DO: Approach key local and regional groups before the strategy is set. Tailor efforts to the culture and politics of individual communities. No state is one community. Incoming organizers should seek synergies with existing work.
DON’T: Bait and switch. Be clear and honest with grassroots organizers about intentions and objectives.
DO: Share information and resources. Provide complementary funding, where appropriate, through clear accountable agreements to build long-term capacity that keeps working between election cycles.
DON’T: Come in with an agenda already in place. A useful ally’s agenda is informed by ongoing work on the ground.
DO: Work in areas where local leaders have identified existing gaps. Collaborate on strategies that strengthen long-term capacity to target demographics where local capacity is weakest.
DON’T: Employ messaging that is in conflict with ongoing campaigns. Design media strategies with long-term social change work in mind.
DO: Build on existing strengths and capacities on the ground.
DON’T: Poison the base and burn up turf. Work with grassroots organizations to extend their base, and yours, and share credit for shared work.

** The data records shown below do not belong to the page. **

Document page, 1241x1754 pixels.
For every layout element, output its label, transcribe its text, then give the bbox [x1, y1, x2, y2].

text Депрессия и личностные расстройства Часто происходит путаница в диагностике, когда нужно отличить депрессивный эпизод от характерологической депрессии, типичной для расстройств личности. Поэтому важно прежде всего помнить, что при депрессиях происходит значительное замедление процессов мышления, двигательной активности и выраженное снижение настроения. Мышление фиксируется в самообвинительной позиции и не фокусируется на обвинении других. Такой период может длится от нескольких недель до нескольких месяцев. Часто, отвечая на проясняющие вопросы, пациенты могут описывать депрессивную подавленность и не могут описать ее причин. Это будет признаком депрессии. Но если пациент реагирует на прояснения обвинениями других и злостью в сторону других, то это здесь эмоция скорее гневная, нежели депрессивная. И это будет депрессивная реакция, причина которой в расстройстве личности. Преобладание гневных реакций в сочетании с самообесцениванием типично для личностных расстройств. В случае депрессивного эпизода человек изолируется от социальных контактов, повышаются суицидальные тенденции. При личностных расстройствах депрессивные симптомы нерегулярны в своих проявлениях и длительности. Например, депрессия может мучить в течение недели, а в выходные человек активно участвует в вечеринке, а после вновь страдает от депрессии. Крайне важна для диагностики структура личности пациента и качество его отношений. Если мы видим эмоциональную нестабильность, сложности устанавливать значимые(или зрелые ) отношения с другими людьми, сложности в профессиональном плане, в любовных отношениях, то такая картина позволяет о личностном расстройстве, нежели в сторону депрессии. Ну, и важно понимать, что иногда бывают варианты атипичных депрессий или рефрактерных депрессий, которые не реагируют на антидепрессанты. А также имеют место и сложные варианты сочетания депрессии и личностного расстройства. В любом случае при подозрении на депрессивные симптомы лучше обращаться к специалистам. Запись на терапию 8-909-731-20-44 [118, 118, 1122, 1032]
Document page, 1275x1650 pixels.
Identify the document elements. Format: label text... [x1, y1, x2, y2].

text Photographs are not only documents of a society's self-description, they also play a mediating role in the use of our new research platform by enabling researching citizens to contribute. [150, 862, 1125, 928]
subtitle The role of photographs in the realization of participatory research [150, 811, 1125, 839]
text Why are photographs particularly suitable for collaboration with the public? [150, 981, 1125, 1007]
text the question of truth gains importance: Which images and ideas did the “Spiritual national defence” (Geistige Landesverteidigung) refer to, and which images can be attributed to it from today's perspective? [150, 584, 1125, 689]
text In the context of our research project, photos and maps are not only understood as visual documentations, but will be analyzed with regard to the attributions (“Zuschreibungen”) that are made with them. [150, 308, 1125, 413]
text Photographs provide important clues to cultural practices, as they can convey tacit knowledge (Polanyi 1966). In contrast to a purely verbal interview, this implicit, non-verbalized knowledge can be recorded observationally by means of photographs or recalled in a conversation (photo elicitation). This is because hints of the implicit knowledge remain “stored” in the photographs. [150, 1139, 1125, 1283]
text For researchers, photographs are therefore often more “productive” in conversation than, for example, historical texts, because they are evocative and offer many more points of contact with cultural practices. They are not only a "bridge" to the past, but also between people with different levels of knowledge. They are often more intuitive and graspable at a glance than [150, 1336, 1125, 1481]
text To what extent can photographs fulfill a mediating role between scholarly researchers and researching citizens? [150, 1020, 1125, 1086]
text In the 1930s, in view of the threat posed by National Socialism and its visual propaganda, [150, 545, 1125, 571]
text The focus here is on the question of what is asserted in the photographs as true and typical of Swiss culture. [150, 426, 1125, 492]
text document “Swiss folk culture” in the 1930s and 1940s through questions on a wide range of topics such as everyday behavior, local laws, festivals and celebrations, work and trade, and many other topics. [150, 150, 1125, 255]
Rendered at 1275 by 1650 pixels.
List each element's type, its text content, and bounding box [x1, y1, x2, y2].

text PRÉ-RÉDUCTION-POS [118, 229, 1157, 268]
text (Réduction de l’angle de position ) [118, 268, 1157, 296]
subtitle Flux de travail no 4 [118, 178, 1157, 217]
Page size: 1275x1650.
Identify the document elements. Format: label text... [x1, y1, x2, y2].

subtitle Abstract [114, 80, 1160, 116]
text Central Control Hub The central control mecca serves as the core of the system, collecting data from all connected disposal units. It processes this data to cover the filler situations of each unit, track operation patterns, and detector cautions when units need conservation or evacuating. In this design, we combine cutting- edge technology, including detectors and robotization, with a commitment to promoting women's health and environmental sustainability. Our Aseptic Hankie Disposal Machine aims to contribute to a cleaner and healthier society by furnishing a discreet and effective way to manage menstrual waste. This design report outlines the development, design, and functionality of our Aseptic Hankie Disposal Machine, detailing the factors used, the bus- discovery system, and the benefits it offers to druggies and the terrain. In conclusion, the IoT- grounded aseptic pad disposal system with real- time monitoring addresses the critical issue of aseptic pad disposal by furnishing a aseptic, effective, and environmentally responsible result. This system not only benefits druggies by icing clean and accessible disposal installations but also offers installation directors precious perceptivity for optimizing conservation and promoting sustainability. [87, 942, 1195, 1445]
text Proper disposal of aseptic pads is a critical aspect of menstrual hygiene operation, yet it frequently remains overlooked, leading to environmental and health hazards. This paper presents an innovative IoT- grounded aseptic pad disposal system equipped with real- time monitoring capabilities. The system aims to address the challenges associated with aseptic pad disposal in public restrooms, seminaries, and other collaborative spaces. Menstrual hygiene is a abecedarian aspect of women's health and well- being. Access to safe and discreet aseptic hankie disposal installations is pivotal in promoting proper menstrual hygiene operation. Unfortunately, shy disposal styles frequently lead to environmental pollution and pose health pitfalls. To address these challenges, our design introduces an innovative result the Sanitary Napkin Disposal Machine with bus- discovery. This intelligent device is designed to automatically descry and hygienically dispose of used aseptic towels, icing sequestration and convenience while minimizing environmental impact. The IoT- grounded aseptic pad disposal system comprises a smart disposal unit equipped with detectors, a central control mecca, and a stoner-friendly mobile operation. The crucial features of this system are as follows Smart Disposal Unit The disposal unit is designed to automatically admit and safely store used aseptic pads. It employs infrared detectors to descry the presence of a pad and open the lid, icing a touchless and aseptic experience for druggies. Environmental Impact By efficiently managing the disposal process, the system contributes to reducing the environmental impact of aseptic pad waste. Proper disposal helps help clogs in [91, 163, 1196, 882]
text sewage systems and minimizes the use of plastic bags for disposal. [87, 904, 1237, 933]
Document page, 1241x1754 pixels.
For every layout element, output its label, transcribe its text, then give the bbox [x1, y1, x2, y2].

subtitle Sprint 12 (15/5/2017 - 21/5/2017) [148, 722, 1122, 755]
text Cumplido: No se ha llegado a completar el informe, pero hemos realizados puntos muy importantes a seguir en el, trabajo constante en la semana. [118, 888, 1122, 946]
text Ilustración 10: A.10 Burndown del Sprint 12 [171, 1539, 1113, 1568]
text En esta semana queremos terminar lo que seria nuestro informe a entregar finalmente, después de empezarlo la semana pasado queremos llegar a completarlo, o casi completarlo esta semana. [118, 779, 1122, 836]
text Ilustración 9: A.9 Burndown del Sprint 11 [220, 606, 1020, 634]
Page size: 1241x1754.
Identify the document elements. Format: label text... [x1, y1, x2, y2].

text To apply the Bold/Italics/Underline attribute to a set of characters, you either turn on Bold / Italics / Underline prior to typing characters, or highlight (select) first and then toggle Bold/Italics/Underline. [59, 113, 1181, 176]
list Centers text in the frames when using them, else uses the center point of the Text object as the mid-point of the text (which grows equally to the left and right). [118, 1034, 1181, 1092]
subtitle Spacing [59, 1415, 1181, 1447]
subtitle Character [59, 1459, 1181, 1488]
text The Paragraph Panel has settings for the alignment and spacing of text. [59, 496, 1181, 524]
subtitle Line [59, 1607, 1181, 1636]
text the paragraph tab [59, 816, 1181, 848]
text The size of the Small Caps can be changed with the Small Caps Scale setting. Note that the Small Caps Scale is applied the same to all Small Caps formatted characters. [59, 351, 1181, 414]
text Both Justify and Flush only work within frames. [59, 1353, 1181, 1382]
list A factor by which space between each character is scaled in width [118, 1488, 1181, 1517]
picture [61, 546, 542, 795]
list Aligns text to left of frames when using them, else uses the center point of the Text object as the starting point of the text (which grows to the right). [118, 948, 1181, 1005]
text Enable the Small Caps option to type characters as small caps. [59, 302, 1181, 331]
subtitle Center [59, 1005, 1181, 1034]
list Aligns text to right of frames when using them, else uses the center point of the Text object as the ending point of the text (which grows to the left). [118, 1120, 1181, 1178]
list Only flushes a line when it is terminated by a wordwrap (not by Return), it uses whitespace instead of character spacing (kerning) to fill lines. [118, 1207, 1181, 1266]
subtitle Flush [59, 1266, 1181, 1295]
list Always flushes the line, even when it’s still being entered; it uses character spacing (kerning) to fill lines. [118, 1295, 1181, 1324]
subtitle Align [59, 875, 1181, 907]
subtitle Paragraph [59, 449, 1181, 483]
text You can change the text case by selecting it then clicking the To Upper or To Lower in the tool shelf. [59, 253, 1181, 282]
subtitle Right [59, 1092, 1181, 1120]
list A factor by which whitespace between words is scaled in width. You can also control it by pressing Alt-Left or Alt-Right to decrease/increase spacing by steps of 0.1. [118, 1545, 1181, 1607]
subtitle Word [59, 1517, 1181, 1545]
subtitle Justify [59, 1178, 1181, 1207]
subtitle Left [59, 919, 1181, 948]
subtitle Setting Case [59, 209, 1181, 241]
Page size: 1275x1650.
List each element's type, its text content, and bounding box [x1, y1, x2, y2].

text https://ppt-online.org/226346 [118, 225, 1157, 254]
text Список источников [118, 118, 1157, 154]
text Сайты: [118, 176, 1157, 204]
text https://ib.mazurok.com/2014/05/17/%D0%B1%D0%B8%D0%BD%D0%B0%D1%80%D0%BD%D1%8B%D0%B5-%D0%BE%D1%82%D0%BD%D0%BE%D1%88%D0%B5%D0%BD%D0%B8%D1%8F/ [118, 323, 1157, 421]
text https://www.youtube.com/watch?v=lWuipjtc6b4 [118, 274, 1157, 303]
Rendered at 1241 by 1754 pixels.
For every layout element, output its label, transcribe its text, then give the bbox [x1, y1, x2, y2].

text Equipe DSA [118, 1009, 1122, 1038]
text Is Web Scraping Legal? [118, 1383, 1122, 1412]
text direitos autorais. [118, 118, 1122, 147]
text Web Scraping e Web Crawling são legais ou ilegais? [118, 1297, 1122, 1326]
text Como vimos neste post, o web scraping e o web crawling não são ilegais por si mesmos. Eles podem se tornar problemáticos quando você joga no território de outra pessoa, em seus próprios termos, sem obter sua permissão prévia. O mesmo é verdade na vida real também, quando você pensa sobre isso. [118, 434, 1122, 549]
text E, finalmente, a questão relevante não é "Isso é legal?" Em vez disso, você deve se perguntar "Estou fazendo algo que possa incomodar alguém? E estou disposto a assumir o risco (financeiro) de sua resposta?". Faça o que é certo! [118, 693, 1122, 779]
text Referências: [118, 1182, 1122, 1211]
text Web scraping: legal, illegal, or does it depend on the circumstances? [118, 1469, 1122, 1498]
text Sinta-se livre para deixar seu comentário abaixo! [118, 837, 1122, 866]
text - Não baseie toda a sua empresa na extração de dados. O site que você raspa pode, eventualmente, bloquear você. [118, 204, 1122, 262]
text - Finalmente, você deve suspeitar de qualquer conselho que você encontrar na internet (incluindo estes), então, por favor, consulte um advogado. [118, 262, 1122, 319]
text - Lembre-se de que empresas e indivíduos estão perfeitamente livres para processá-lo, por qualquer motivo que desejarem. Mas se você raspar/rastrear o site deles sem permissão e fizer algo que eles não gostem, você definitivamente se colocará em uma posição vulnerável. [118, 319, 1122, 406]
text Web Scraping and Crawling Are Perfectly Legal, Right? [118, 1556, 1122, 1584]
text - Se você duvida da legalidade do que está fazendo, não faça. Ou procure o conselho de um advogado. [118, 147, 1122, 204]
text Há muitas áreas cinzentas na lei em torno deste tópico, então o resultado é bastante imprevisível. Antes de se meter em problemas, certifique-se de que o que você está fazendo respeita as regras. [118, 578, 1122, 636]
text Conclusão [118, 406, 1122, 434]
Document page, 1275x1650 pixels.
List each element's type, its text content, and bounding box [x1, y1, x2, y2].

DO: Extend training opportunities to local organizers. Even when resources are left with local groups, those groups are too often left without the training to maintain them. Offer local organizations the training needed to maximize collaborative resources before you head home.
DON’T: Take the infrastructure and run. Hand-off what the campaign has built; hand off local volunteers and staff. Take the time for evaluation and debriefing with local partners.